(Circuit design text data)
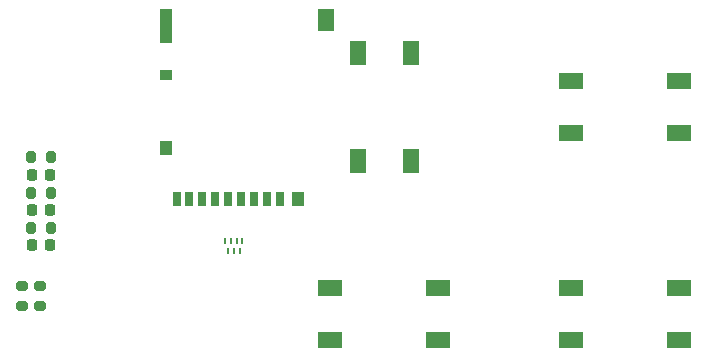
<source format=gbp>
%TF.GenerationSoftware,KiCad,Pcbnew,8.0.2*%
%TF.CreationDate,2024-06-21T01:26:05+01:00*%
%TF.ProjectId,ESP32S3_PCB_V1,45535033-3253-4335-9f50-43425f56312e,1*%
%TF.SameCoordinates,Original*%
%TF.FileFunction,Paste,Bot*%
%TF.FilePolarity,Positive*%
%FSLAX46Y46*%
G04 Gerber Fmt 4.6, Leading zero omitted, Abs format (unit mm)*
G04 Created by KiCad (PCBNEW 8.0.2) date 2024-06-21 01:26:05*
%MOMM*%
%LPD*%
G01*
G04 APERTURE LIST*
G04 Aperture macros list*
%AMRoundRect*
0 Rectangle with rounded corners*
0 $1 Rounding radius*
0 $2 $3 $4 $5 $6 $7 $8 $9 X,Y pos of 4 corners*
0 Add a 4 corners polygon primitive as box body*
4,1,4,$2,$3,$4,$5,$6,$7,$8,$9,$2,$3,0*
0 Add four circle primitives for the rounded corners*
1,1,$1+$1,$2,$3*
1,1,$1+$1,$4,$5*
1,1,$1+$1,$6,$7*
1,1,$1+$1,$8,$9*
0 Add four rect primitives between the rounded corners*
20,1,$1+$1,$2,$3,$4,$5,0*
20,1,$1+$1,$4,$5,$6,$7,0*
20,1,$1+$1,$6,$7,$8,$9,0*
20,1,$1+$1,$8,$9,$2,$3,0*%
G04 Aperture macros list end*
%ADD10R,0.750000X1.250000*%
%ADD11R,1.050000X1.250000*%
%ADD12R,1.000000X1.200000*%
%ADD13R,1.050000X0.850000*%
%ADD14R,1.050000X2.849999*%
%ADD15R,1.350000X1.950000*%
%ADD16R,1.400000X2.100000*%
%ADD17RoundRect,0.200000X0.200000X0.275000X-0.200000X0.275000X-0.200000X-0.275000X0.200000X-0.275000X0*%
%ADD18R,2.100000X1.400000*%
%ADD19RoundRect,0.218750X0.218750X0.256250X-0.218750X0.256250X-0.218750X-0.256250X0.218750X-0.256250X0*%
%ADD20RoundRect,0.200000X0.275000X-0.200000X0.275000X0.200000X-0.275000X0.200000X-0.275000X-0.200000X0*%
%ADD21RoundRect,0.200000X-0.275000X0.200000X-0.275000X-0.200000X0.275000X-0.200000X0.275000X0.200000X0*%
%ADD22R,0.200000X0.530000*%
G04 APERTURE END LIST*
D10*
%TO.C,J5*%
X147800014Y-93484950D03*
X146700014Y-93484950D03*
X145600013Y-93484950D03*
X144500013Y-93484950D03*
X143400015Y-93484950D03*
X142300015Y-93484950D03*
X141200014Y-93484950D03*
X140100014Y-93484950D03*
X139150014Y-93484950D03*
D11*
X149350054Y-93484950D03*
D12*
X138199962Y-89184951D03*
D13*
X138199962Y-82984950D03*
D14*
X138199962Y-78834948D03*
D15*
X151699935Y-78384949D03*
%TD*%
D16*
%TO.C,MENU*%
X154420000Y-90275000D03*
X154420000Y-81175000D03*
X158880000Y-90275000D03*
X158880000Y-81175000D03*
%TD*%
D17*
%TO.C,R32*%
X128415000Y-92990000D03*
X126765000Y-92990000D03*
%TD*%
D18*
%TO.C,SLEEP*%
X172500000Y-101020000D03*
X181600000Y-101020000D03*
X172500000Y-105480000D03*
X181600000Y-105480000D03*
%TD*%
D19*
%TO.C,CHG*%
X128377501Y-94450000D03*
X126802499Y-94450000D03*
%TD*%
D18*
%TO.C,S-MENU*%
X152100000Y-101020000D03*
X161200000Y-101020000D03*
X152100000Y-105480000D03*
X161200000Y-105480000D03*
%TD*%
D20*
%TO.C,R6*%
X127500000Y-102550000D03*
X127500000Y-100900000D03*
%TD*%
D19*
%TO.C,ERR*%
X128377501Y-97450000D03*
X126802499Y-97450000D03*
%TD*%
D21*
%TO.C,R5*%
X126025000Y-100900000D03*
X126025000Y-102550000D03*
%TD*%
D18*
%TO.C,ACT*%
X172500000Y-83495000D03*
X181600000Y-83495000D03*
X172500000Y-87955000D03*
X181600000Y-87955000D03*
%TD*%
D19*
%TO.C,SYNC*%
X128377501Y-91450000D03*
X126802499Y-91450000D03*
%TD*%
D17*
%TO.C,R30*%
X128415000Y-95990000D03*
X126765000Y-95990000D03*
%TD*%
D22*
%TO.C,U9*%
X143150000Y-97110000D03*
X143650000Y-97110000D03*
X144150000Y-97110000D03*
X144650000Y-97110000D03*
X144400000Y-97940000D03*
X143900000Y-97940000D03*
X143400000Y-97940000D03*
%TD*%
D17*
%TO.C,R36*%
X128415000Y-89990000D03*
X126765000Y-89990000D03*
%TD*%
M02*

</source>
--
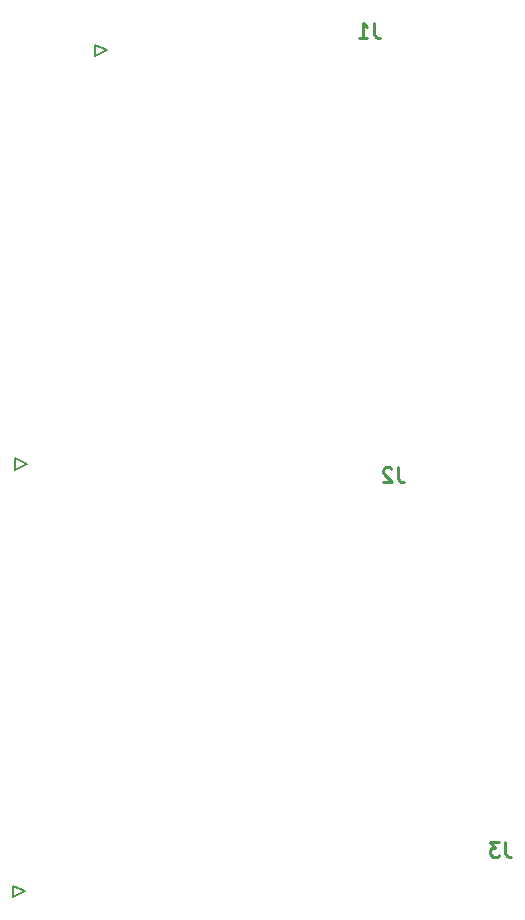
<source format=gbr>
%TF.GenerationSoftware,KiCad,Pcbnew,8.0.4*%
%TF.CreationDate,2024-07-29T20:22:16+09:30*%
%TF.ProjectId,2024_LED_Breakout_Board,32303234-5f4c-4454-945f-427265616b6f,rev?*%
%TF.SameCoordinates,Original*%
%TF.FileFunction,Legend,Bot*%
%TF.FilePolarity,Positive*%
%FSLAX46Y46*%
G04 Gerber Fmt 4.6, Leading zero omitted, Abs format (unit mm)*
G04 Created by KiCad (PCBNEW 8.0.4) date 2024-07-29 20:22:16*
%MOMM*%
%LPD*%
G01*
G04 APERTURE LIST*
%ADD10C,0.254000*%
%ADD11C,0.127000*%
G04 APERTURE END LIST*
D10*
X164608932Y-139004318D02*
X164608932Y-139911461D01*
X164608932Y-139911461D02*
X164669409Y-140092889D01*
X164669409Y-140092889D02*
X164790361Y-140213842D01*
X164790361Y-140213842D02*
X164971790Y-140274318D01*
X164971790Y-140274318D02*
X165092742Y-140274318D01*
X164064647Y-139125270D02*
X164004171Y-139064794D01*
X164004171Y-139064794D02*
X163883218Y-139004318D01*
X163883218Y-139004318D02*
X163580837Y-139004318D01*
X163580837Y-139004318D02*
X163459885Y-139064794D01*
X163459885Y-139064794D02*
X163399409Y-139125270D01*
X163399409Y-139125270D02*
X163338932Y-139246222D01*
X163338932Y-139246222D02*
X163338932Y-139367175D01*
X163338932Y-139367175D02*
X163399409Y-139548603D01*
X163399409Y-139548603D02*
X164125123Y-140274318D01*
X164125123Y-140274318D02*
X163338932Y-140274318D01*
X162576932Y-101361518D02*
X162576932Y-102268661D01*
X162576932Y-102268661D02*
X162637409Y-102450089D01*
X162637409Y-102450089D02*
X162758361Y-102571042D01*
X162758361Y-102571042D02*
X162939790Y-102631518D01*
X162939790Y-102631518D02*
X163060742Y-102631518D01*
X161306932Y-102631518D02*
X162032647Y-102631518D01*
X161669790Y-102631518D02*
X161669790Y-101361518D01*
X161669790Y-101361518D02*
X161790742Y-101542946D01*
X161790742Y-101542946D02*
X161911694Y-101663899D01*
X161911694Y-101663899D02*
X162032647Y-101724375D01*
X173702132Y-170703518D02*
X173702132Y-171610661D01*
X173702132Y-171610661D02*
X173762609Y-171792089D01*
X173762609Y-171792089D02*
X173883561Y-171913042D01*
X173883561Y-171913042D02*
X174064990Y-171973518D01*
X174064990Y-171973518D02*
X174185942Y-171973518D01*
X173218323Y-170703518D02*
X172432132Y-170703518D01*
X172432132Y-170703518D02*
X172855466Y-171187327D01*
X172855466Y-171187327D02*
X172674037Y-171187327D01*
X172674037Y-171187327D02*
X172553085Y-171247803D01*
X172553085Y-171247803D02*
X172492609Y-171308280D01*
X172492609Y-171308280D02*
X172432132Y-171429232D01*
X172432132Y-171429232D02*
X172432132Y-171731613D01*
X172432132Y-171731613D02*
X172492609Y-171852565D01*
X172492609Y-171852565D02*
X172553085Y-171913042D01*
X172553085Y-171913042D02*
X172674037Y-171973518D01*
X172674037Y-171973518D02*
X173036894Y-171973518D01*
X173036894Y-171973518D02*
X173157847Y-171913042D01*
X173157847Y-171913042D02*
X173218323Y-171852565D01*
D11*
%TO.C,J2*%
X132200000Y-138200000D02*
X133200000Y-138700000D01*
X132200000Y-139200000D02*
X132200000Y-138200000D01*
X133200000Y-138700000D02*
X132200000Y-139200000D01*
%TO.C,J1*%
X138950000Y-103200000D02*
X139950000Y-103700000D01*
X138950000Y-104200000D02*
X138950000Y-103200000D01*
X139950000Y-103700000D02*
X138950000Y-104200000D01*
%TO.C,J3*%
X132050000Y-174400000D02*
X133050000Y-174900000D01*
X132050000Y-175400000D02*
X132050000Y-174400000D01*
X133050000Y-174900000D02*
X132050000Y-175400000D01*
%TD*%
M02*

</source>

TASK ITEM: Check the entries above for the word "KiCad" and copy every line where it turns up.

OUTPUT:
%TF.GenerationSoftware,KiCad,Pcbnew,8.0.2*%
G04 Created by KiCad (PCBNEW 8.0.2) date 2024-06-21 01:26:05*
%TF.GenerationSoftware,KiCad,Pcbnew,8.0.4*%
G04 Created by KiCad (PCBNEW 8.0.4) date 2024-07-29 20:22:16*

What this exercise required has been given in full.